-------- Passage for review --------

On Mon, Mar 2, 2020 at 7:04 PM Philippe Mathieu-Daudé <
address@hidden> wrote:
On 3/2/20 4:44 PM, Peter Maydell wrote:
> On Thu, 27 Feb 2020 at 22:02, Niek Linnenbank <address@hidden> wrote:
>>
>> The Cubieboard machine does not support the -bios argument.
>> Report an error when -bios is used and exit immediately.
>>
>> Signed-off-by: Niek Linnenbank <address@hidden>
>> ---
>> hw/arm/cubieboard.c | 7 +++++++
>> 1 file changed, 7 insertions(+)
>>
>> diff --git a/hw/arm/cubieboard.c b/hw/arm/cubieboard.c
>> index 6c55d9056f..871b1beef4 100644
>> --- a/hw/arm/cubieboard.c
>> +++ b/hw/arm/cubieboard.c
>> @@ -19,6 +19,7 @@
>> #include "exec/address-spaces.h"

--------

Goal of the exercise |
List every distinct person named in the email thread about the Cubieboard patch.

-------- Data extract --------

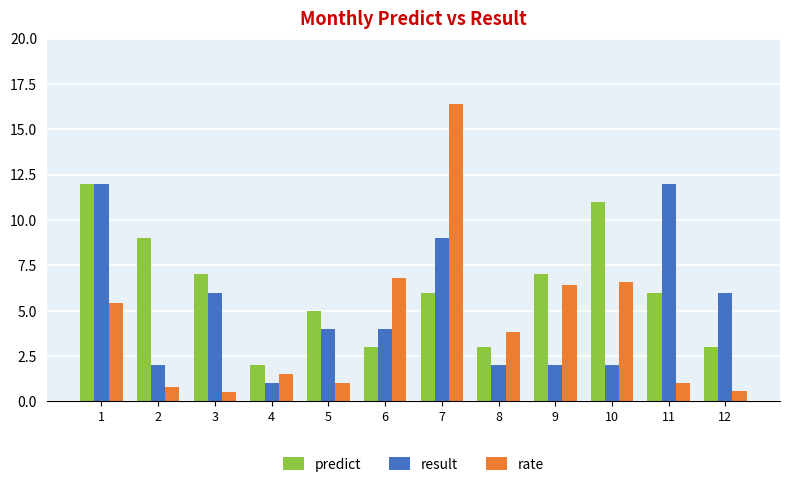

Are the bars grouped side by side (vs. stacked)?

Yes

--------

Result for this task |
Philippe Mathieu-Daudé
Peter Maydell
Niek Linnenbank